- _Exercise objective_: Quote the lines below verbatim, starting at the line that contains "Pistola y cuchillo de Pacheco" and ending at the line that contains "Пастель масляная". Leave the pictures out of your answer.

- _Given data_:

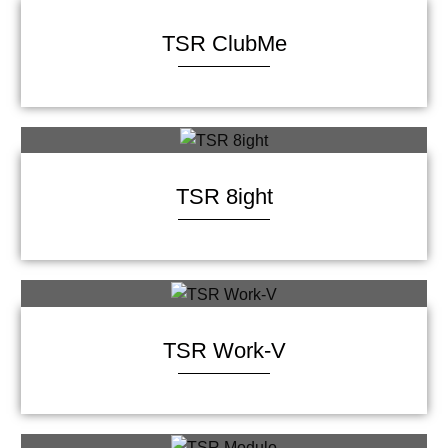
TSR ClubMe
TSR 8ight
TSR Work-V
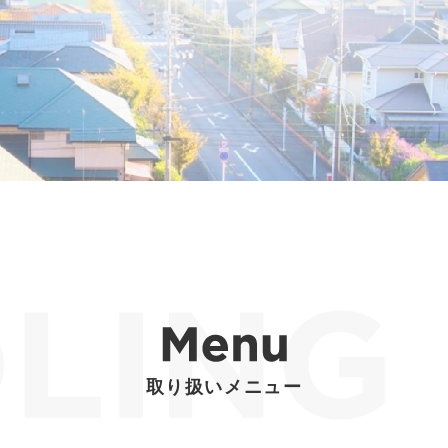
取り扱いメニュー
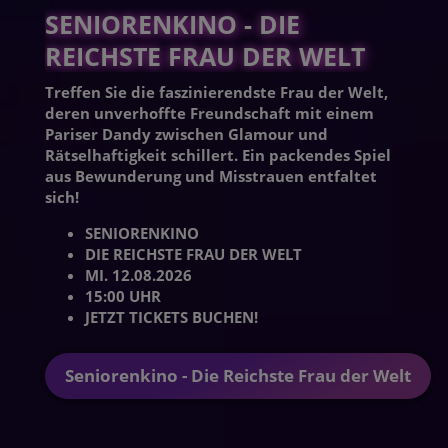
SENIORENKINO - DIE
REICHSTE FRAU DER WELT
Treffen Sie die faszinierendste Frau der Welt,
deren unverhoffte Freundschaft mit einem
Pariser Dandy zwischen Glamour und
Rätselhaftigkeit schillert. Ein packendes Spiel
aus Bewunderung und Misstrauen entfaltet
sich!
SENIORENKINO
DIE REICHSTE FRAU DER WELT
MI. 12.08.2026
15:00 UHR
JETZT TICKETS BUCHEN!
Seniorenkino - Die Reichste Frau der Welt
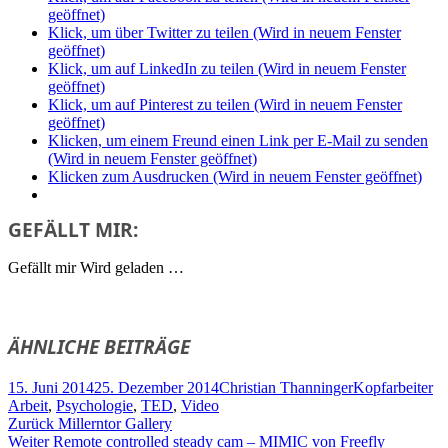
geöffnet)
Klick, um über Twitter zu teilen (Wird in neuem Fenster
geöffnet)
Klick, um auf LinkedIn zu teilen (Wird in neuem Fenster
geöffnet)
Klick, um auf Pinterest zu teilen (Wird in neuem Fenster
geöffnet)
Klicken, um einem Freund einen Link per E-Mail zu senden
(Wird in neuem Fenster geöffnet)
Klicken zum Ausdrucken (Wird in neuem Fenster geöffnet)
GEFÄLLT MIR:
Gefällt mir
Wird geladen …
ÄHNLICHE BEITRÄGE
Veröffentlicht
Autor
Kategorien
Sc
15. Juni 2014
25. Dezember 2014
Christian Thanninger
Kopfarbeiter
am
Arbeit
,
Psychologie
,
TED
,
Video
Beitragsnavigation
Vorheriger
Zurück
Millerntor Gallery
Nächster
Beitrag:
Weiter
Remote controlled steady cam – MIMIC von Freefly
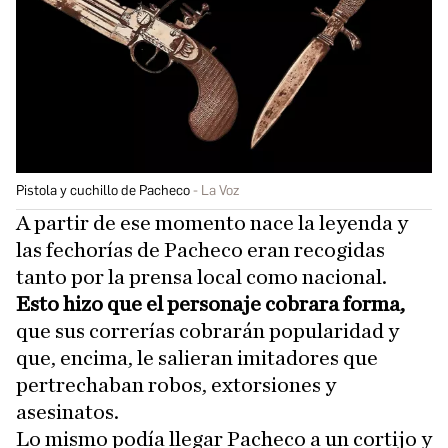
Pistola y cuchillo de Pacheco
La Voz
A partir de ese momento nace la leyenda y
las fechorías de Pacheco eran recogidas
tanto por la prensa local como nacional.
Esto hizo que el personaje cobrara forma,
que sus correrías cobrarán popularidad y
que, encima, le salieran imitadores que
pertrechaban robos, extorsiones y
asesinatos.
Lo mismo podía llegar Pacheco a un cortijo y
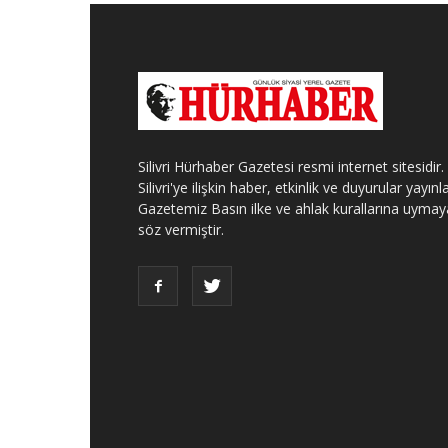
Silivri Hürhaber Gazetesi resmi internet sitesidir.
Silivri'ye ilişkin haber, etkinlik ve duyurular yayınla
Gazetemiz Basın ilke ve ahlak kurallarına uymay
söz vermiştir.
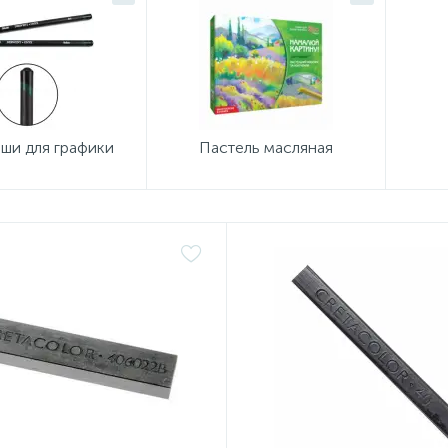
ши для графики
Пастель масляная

==

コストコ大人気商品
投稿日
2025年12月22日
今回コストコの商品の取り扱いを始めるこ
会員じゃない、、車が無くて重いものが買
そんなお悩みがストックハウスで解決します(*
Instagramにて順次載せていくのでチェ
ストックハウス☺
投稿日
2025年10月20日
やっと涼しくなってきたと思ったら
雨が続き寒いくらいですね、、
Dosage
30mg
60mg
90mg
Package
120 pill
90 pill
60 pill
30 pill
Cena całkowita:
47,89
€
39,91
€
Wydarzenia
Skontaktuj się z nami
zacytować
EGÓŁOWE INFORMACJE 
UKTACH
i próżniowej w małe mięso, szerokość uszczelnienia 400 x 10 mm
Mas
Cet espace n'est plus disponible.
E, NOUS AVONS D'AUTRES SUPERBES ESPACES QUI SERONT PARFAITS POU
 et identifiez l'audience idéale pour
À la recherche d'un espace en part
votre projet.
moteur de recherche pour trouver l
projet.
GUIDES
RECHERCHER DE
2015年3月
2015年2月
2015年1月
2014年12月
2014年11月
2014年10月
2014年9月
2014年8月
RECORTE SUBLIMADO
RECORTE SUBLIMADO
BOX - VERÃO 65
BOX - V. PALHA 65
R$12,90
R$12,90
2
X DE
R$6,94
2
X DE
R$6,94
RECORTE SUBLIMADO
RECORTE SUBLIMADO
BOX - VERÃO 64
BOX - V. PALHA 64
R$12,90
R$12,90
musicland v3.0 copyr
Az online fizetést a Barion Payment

...

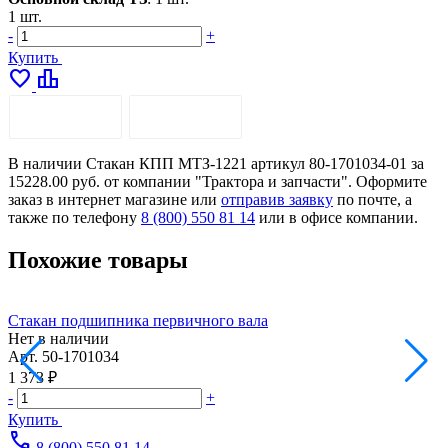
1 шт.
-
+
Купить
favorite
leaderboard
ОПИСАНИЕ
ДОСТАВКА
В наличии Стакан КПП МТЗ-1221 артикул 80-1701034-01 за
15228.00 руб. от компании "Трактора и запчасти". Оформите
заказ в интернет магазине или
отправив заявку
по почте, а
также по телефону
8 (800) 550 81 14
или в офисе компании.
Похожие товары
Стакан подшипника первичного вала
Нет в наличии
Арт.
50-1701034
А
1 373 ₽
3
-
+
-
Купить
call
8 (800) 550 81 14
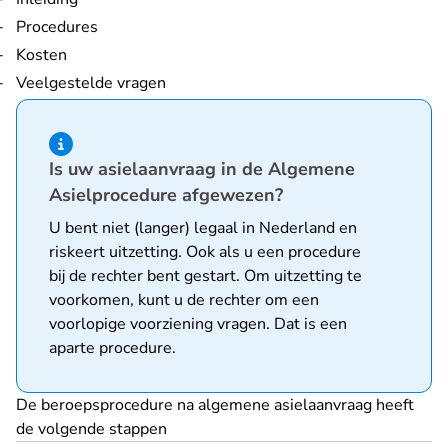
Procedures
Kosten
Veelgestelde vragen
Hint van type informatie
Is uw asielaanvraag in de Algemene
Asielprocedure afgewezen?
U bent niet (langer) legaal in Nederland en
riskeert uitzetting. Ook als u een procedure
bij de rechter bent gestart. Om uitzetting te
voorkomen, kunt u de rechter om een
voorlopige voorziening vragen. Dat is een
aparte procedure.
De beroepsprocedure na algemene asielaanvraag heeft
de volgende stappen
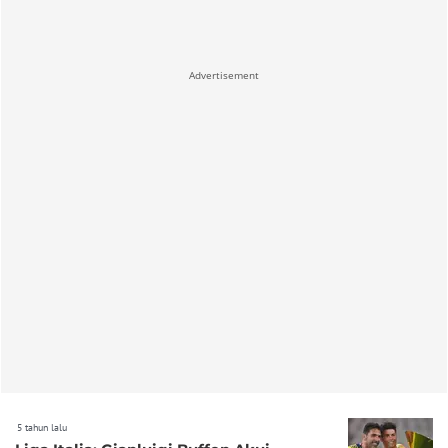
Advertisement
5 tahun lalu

- _Result of the exercise_:
Pistola y cuchillo de Pacheco
La Voz
A partir de ese momento nace la leyenda y
las fechorías de Pacheco eran recogidas
tanto por la prensa local como nacional.
Esto hizo que el personaje cobrara forma,
que sus correrías cobrarán popularidad y
que, encima, le salieran imitadores que
pertrechaban robos, extorsiones y
asesinatos.
Lo mismo podía llegar Pacheco a un cortijo y
Silivri Hürhaber Gazetesi resmi internet sitesidir.
Silivri'ye ilişkin haber, etkinlik ve duyurular yayınla
Gazetemiz Basın ilke ve ahlak kurallarına uymay
söz vermiştir.
ши для графики
Пастель масляная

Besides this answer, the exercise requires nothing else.